**Raw records**

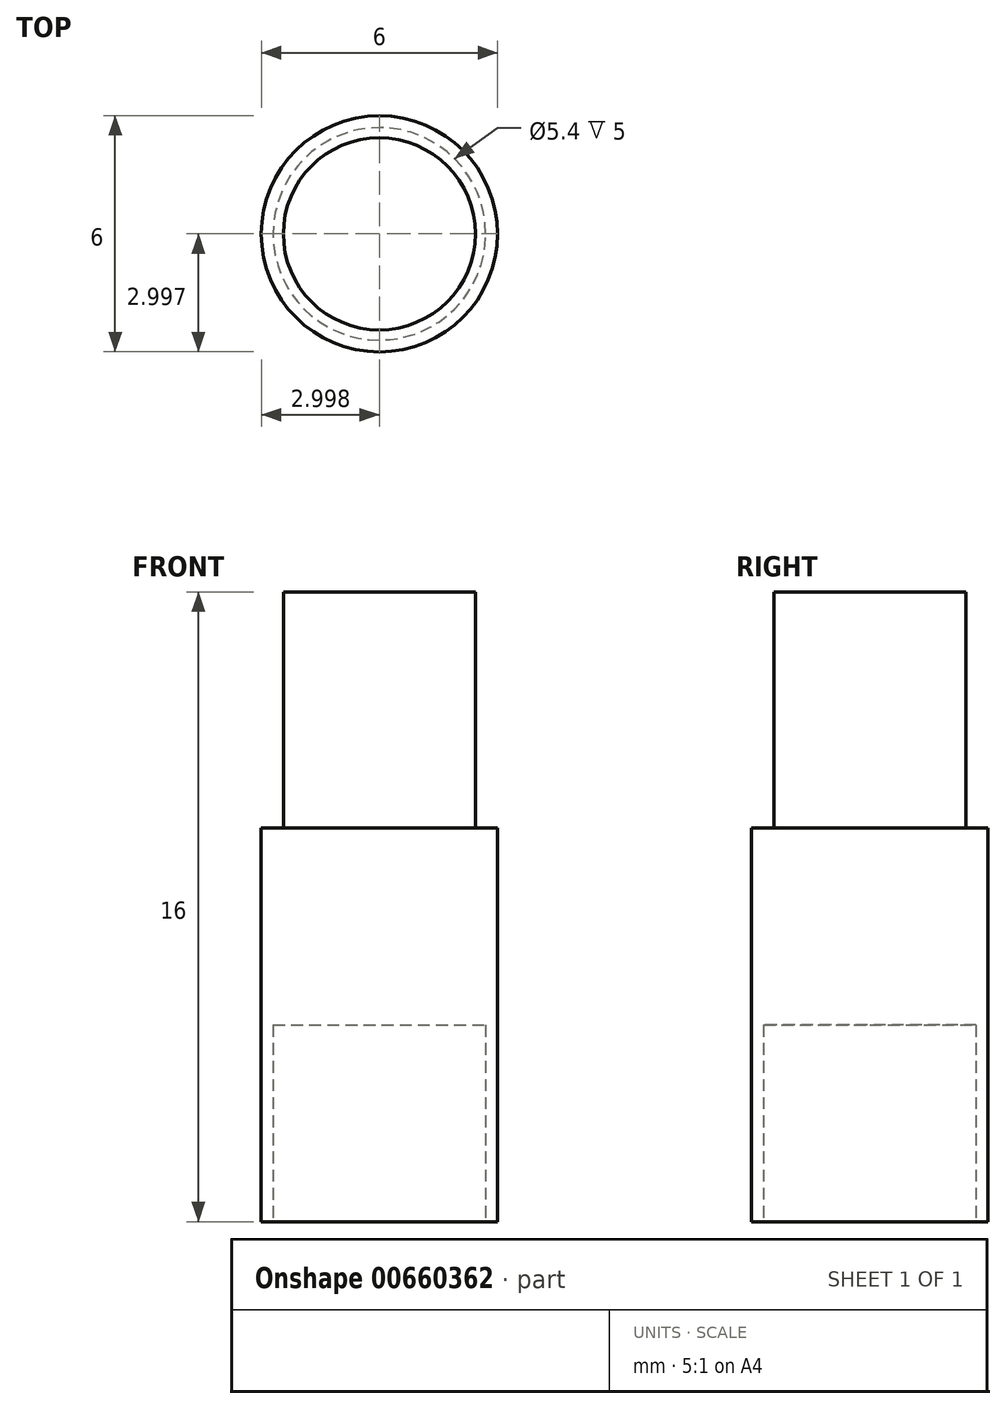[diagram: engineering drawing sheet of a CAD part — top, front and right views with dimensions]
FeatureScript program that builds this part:
annotation { "Feature Type Name" : "Feature", "Feature Type Description" : "" }
export const myFeature = defineFeature(function(context is Context, id is Id, definition is map)
    precondition{}
    {
        {
            var Q0;
            Q0=qCreatedBy(makeId("Top.planeOp"),FACE);
            var sketch = newSketch(context, id + "F0", { "sketchPlane" : qUnion([Q0])});
            skCircle(sketch, "E0", {"center": v(-39.5, 19.49) * mm, "radius": 3 * mm});
            skSolve(sketch);
        }
        {
            var Q0;
            Q0=qSketchRegion(id+"F0",true);
            extrude(context, id + "F1", {"entities" : qUnion([Q0]), "depth" : 10 * mm, "offsetDistance" : 25 * mm});
        }
        {
            var Q0;
            Q0=makeQuery(id+"F1.opExtrude","CAP_FACE",FACE,{"disambiguationData":[OSD([sQuery(id+"F0.wireOp",EDGE,"E0")])],"isStart":false});
            var sketch = newSketch(context, id + "F2", { "sketchPlane" : qUnion([Q0])});
            skCircle(sketch, "E1", {"center": v(-39.5, 19.49) * mm, "radius": 2.44 * mm});
            skSolve(sketch);
        }
        {
            var Q0;
            Q0=makeQuery(id+"F2.imprint","IMPRINT",FACE,{"disambiguationData":[TD([[makeQuery(id+"F2.imprint","IMPRINT",EDGE,{"derivedFrom":sQuery(id+"F2.wireOp",EDGE,"E1")}),1.0]])]});
            extrude(context, id + "F3", {"entities" : qUnion([Q0]), "operationType" : NewBodyOperationType.ADD, "depth" : 6 * mm, "offsetDistance" : 25 * mm});
        }
        {
            var Q0;
            Q0=makeQuery(id+"F1.opExtrude","CAP_FACE",FACE,{"disambiguationData":[OSD([sQuery(id+"F0.wireOp",EDGE,"E0")])],"isStart":true});
            var sketch = newSketch(context, id + "F4", { "sketchPlane" : qUnion([Q0])});
            skCircle(sketch, "E2", {"center": v(-39.5, -19.49) * mm, "radius": 2.7 * mm});
            skSolve(sketch);
        }
        {
            var Q0;
            Q0=qSketchRegion(id+"F4",true);
            extrude(context, id + "F5", {"entities" : qUnion([Q0]), "operationType" : NewBodyOperationType.REMOVE, "oppositeDirection" : true, "depth" : 5 * mm, "offsetDistance" : 25 * mm});
        }
    });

**The task**
Echo the rows verbatim from the start of the rows up to and including the line containing "v(-39.5, -19.49) *", leaving out the pictures.

**Reply**
[diagram: engineering drawing sheet of a CAD part — top, front and right views with dimensions]
FeatureScript program that builds this part:
annotation { "Feature Type Name" : "Feature", "Feature Type Description" : "" }
export const myFeature = defineFeature(function(context is Context, id is Id, definition is map)
    precondition{}
    {
        {
            var Q0;
            Q0=qCreatedBy(makeId("Top.planeOp"),FACE);
            var sketch = newSketch(context, id + "F0", { "sketchPlane" : qUnion([Q0])});
            skCircle(sketch, "E0", {"center": v(-39.5, 19.49) * mm, "radius": 3 * mm});
            skSolve(sketch);
        }
        {
            var Q0;
            Q0=qSketchRegion(id+"F0",true);
            extrude(context, id + "F1", {"entities" : qUnion([Q0]), "depth" : 10 * mm, "offsetDistance" : 25 * mm});
        }
        {
            var Q0;
            Q0=makeQuery(id+"F1.opExtrude","CAP_FACE",FACE,{"disambiguationData":[OSD([sQuery(id+"F0.wireOp",EDGE,"E0")])],"isStart":false});
            var sketch = newSketch(context, id + "F2", { "sketchPlane" : qUnion([Q0])});
            skCircle(sketch, "E1", {"center": v(-39.5, 19.49) * mm, "radius": 2.44 * mm});
            skSolve(sketch);
        }
        {
            var Q0;
            Q0=makeQuery(id+"F2.imprint","IMPRINT",FACE,{"disambiguationData":[TD([[makeQuery(id+"F2.imprint","IMPRINT",EDGE,{"derivedFrom":sQuery(id+"F2.wireOp",EDGE,"E1")}),1.0]])]});
            extrude(context, id + "F3", {"entities" : qUnion([Q0]), "operationType" : NewBodyOperationType.ADD, "depth" : 6 * mm, "offsetDistance" : 25 * mm});
        }
        {
            var Q0;
            Q0=makeQuery(id+"F1.opExtrude","CAP_FACE",FACE,{"disambiguationData":[OSD([sQuery(id+"F0.wireOp",EDGE,"E0")])],"isStart":true});
            var sketch = newSketch(context, id + "F4", { "sketchPlane" : qUnion([Q0])});
            skCircle(sketch, "E2", {"center": v(-39.5, -19.49) * mm, "radius": 2.7 * mm});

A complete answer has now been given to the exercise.